Jeremy pointed to tanishq tutorial on Gradio + HuggingFace Spaces.

image

Also Jeremy mentioned some good tools which are useful:

  • Github Desktop: Hamel who was a employee in github previously, is even using github desktop. Some complicated stuff in git can be solved using this tool. Even knowing terminal is cool.
  • WSL: As a datascientist, you spend a lot of time in terminals. Just use ubuntu with windows terminal. Any time Jeremy shows in terminal, he just uses windows terminal.
  • In terminal, he uses Tmux as a terminal emulator as pointed out in fast.ai forums for my question.

Jeremy like Windows due to easiness in streaming, good apps and recording capabilities. Yet Jeremy also has a linux environment with a good Deep learning jig.

Note

Jupyter notebooks debugging with magic methods %time, %debug

In fastai for inference, it returns back a tensor. One of issue in gradio tensors is not supported at moment. So we need to convert tensors to float and do prediction.

Jeremy created a cats vs dogs classifier using spaces. His daughter when realised he is building such a classifier googled something which is a mix of cat and dog. For that his initial prediction was like 50-50% for both cats and dogs.

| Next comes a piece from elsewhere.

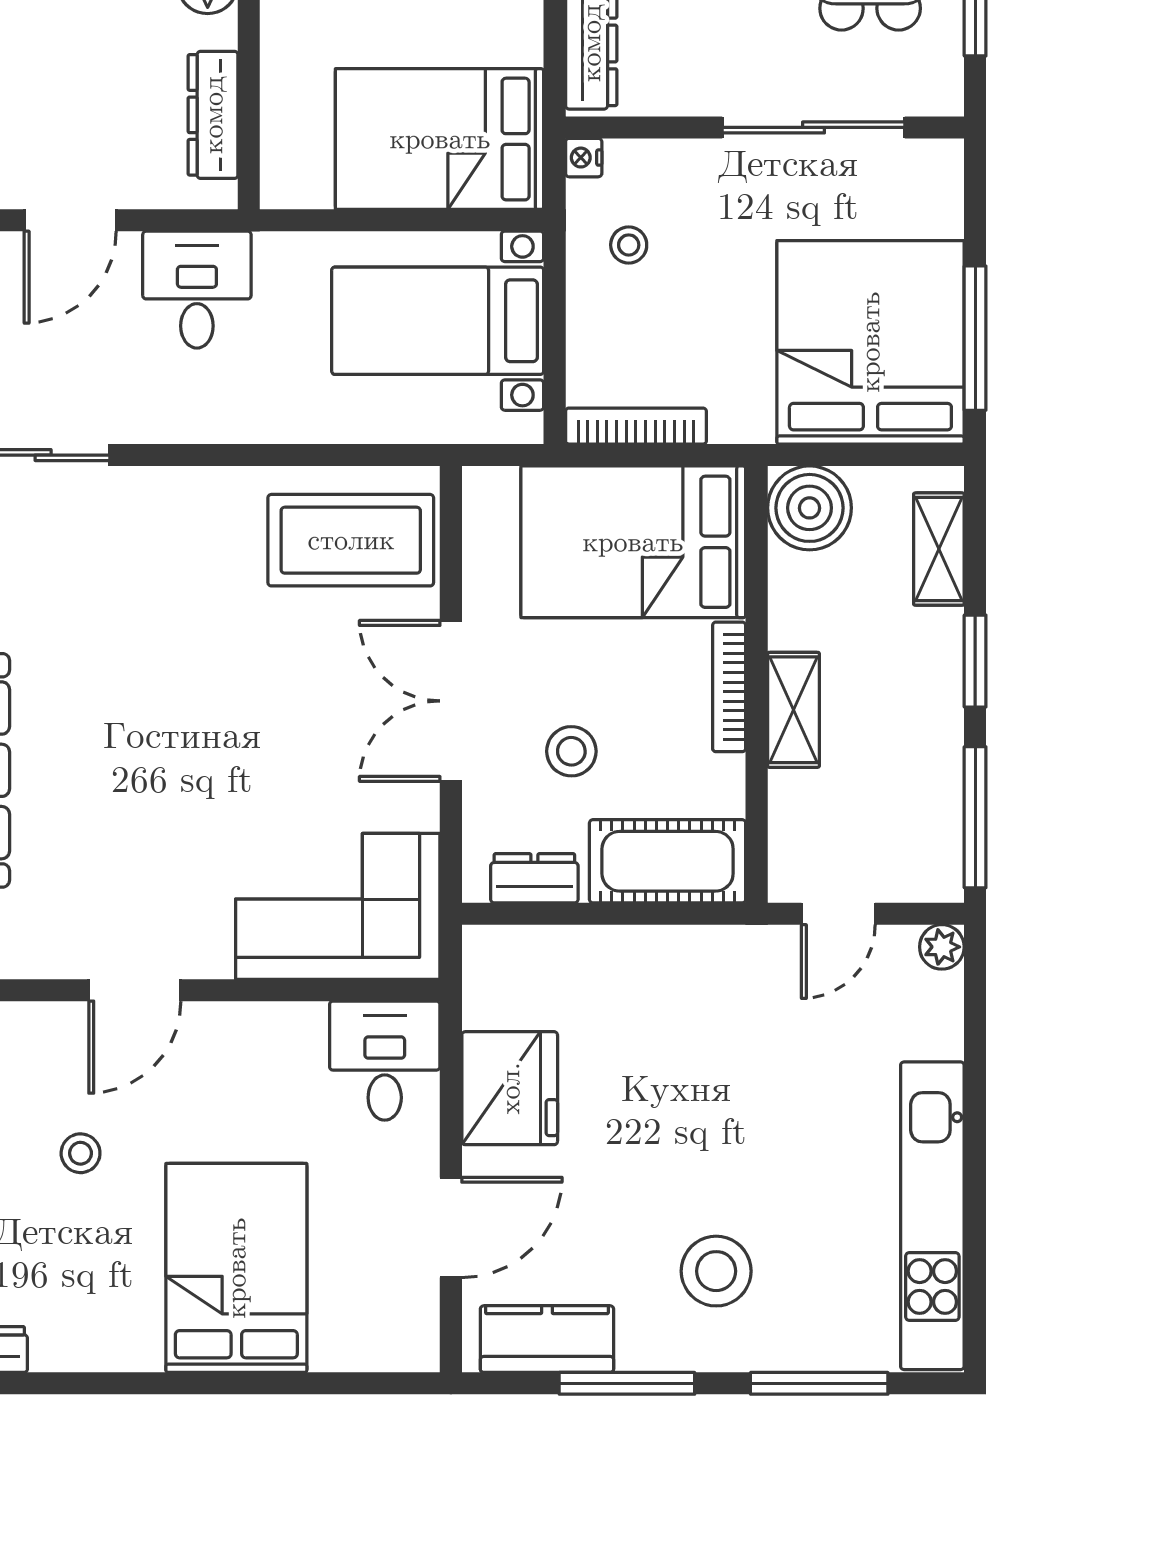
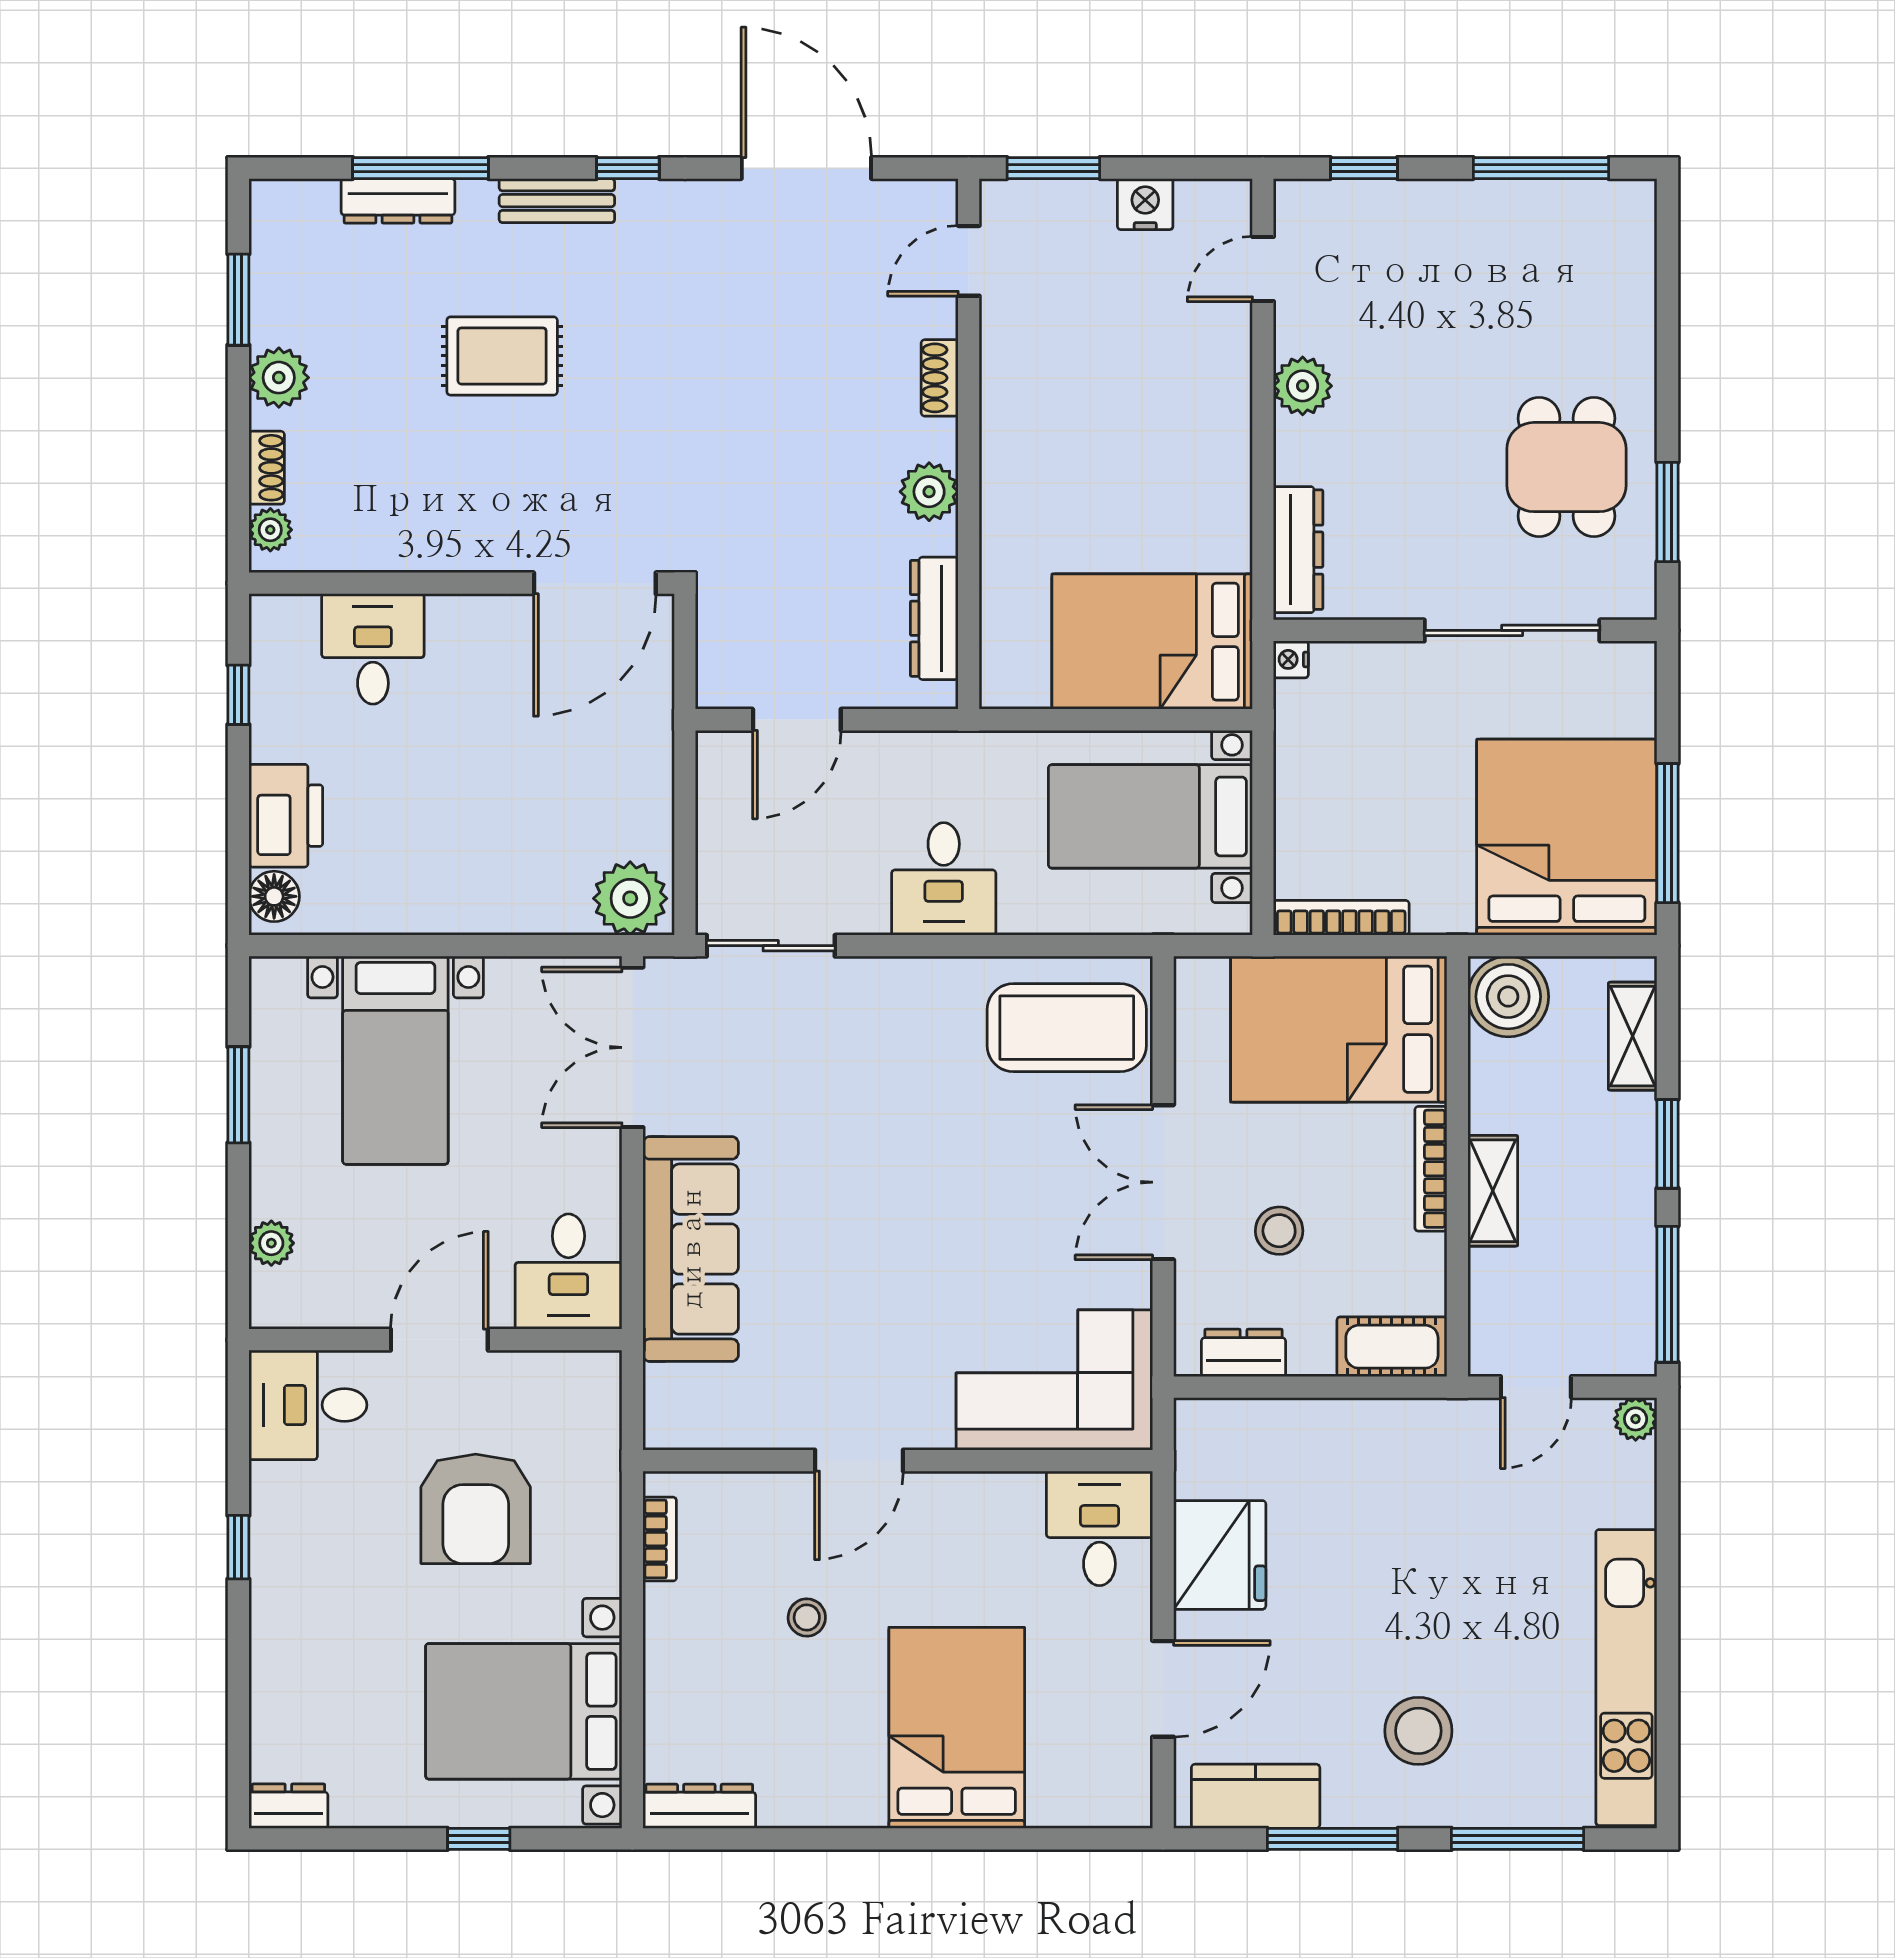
stool: (629, 245) -> (1334, 744), removed
desk: (197, 290) -> (944, 879), moved, turned 180
cot: (668, 861) -> (1392, 1347), width x0.73, depth x0.75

This kind of shows how important the support system around you and how much they acknowledge the work you do. This personally touched me. As my sister was encouraging me to go an all-nighter to complete the Music genre classification spaces.

TODO: Look through Jeremy setup and how he worked with gradio in local [58:00 onwards 1:14:00]

fastsetup

Installing python and jupyter-notebooks with proper git and conda setup.

Fastai setup

Important

A big issue in laptops with linux or mac there is a python default version, don’t use that python. As that python version is for your operating system to do it’s stuff. Don’t mess on top of it.

Use mamba based installation for fastai now:

mamba install fastai
mamba install -c fastchan jupyter nbdev

Trying gradio API with github Pages

An example API in gradio Example Jeremy showcased

With live demo, we could have easily used it with any websites. Without any software just with the browser, you can run this file. That’s the cool thing about javascript and can host in website called github pages

Code
fetch('https://hf.space/embed/kurianbenoy/audioclassification/+/api/predict/', 
{ method: "POST",
 body: JSON.stringify({"data":[ {"data": null, "is_example": true, "name": "000003.ogg"}
]}), headers: { "Content-Type": "application/json" }})
.then(function(response){ return response.json(); })
.then(function(json_response){ console.log(json_response) })

He used alembic theme. With a particular configuration. At top of any github pages, you should add three dashes. The world of javascript apps, he build this cool apps.

Important

The magic of using gradio APIs can be summarized as the following. It exposes a reliable way of sharing microservices. With this if you are just creating any hugging face spaces, with that APIs. You can use it any websites, apps etc. It looks to me there is no limitation with using Gradio API at the moment.